Maybe the worst part of this most recent miscarriage is its awful "back to the future" quality. For many sufferers of secondary infertility, the first child arrives without incident and then the sudden onset of fertility problems comes as a nasty shock. It has happened to several of my friends and I truly understand what a brutal experience it is.
Yet. What I'm going through as a second-time infertility sufferer is different and carries its own particular pain. I am not for a moment going to compare my plight to that of someone in the midst of primary infertility. "One is better than none" cannot begin to sum up the joy that Turtle brings me.
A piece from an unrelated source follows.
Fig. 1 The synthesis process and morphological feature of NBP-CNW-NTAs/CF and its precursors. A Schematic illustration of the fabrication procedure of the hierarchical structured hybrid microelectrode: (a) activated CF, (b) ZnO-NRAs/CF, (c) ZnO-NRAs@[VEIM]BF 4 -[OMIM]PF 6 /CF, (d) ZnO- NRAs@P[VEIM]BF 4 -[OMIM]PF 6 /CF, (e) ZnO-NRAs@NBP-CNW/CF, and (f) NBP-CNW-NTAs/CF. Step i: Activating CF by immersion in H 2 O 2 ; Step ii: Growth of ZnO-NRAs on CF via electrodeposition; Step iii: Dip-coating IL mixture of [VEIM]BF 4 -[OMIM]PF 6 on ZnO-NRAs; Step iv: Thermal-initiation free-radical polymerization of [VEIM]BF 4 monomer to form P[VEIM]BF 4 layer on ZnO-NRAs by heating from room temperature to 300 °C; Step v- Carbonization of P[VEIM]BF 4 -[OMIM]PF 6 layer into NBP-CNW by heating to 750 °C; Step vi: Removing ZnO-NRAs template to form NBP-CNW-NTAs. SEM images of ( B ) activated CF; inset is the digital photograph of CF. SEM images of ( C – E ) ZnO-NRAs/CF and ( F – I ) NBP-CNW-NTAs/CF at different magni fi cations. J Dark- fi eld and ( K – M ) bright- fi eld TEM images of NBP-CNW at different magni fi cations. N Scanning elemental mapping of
Still, I am going to dare to compare myself to regular secondary infertility sufferers and say that I have secondary infertility squared. Secondary Infertility to the Second Power, if you will.
Here's the thing: I emerged from primary infertility sadder but wiser. I had learned patience. I had gained perspective. To get those things, I worked really really hard, in typical type-A fashion.
I started a blog. Joining a community of women on the world wide web made me feel cared for and competent at a time when neither feeling came often. I wrote lots of angry essays and lots of sad ones and more than a few sentimental ones. I also managed a few that were actually funny, if you like gallows humor, and I'm such a compulsive good girl by nature that I'd never spent much time trying to make anyone laugh before (wouldn't be proper). I liked finding that side of myself.
I went into therapy for a little while. I joined a support group. I rebuilt relationships with family members that needed attention. I read countless medical journals, web pages, and women's magazines and I honestly thought that I'd discovered a reason for my miscarriages in the form of inadequate thyroid hormone. I marveled that anything good could come out of the experience, but in the end I felt like a stronger more resilient person, someone who'd learned a little more humanity and humility, someone who knew how to be deeply grateful for motherhood and how to treasure every moment of my son's all too fleeting babyhood.
I coped. I achieved closure.
And god damn it, the closed door has swung back open again. I don't wanna cope. I don't wanna think up clever new ways to say how much infertility sucks. I don't want to teach myself all over again not be jealous and spiteful of pregnant women. Especially not pregnant women I care about. Like my amazing sister in-law. This woman threw me a beautiful shower for Turtle 3 years into her own infertility hell. She even hand-crocheted him a blanket. NO matter. Now, another two years later she has enraged me by making it through her first nausea-free trimester with twins after her first IVF. What kind of person would feel nothing but coiling snakes of jealousy towards someone as deserving as her? I don't want to be that person. I hate myself for being that person. But can I just ask, how DARE she hopscotch right past me to have 2 kids at once, all the while glowing and proclaiming that pregnancy has made her feel the healthiest she has ever felt? How have I slid back to this bad place?
I feel as if I've graduated from from high school only to be ordered to go back to ninth grade detention, with that really nasty math teacher with the saggy two-shades too-dark pantyhose glaring over her glasses at me. How the HELL do I get out of here. Do I really have to take Algebra I again and fight those nasty rumors started by the popular girls? Do I really have to get my heart broken again by one feckless teenage boy after another? Are you gonna make me apply to college again? I been here. I done that. And I am soo, soo, sick of it...I just wanna get on with my life.
I'm a recurrent miscarriage relapser. I'm back on the sauce folks and this time the binge is gonna be ugly.